= Rudolf Krahmann =

Rudolf Krahmann (1896 - 1971) was a German geophysicist who was instrumental in discovering one of the richest gold fields of South Africa.

Krahmann was born in Berlin; his father was a professor of Mining Economy at the University of Berlin. As a young man, Krahmann studied economic geology, before taking a job as a prospector for which he travelled extensively (Austria, Hungary, Romania, Poland, Spain, Java, Australia, New Zealand). In the course of this work, he developed a method of prospecting by means of a magnetometer.

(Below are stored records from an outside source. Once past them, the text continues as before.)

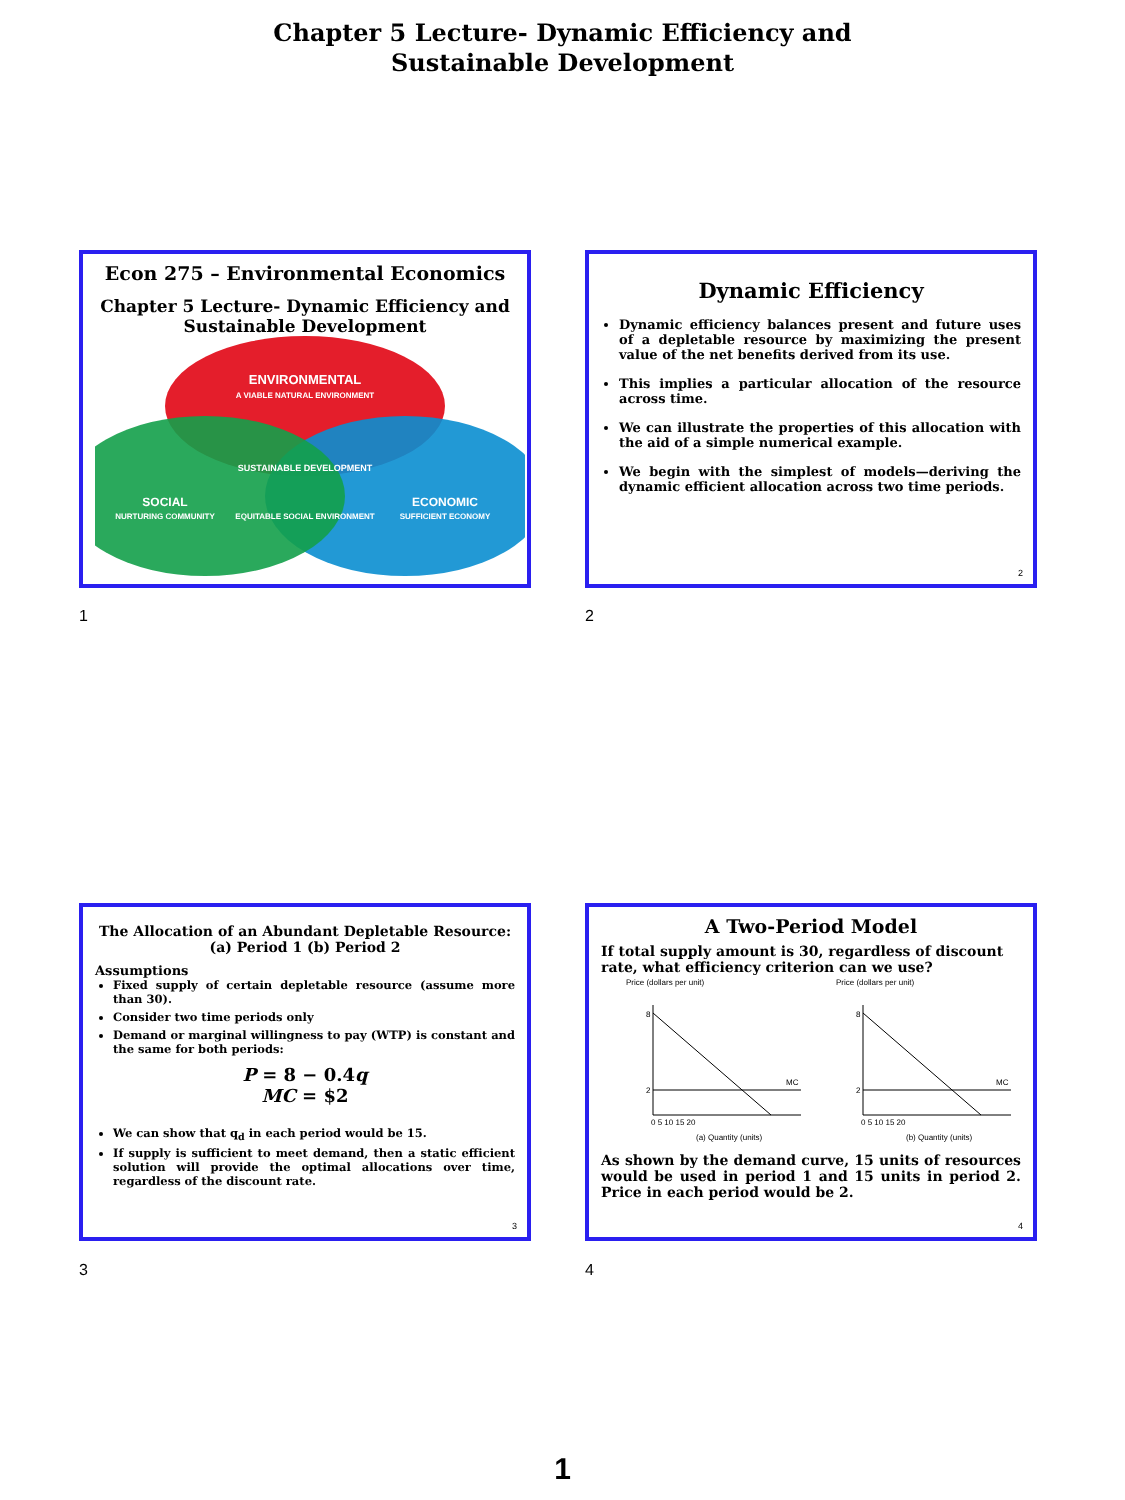Chapter 5 Lecture- Dynamic Efficiency and
Sustainable Development
Econ 275 – Environmental Economics
Chapter 5 Lecture- Dynamic Efficiency and Sustainable Development
ENVIRONMENTAL
A VIABLE NATURAL ENVIRONMENT
SUSTAINABLE DEVELOPMENT
SOCIAL
ECONOMIC
NURTURING COMMUNITY
SUFFICIENT ECONOMY
EQUITABLE SOCIAL ENVIRONMENT
1
Dynamic Efficiency
Dynamic efficiency balances present and future uses of a depletable resource by maximizing the present value of the net benefits derived from its use.
This implies a particular allocation of the resource across time.
We can illustrate the properties of this allocation with the aid of a simple numerical example.
We begin with the simplest of models—deriving the dynamic efficient allocation across two time periods.
2
2
The Allocation of an Abundant Depletable Resource:
(a) Period 1 (b) Period 2
Assumptions
Fixed supply of certain depletable resource (assume more than 30).
Consider two time periods only
Demand or marginal willingness to pay (WTP) is constant and the same for both periods:
P = 8 − 0.4q
MC = $2
We can show that q<sub>d</sub> in each period would be 15.
If supply is sufficient to meet demand, then a static efficient solution will provide the optimal allocations over time, regardless of the discount rate.
3
3
A Two-Period Model
If total supply amount is 30, regardless of discount rate, what efficiency criterion can we use?
Price (dollars per unit)
8
2
MC
0 5 10 15 20
(a) Quantity (units)
Price (dollars per unit)
8
2
MC
0 5 10 15 20
(b) Quantity (units)
As shown by the demand curve, 15 units of resources would be used in period 1 and 15 units in period 2. Price in each period would be 2.
4
4
1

In February 1930, Krahmann and his wife Gertrud emigrated to South Africa. A few months later, while sitting on a hill near Krugersdorp, an area already famed for its gold, he noticed that his compass was being deflected by rocks that were rich in iron. He realized that he could search for gold indirectly, by using a magnetometer to trace the iron-rich shales associated with the deep gold deposits of the Witwatersrand. This soon led to the discovery of two immense deep gold deposits, the Carbon Leader Reef and the Ventersdorp Contact Reef, and the establishment of a number of new gold mines.

Krahmann was a supporter of the Nazi party, and at the start of the second world war, he was interned in South Africa and then repatriated to Germany in 1944. In 1945 he was arrested by the Soviets, and spent more than three years as their prisoner in eastern Germany. He and his wife returned to South Africa in 1950.

In honor of Krahmann’s achievements, the highest award of the South African Geophysical Association is named the Krahmann Memorial Medal.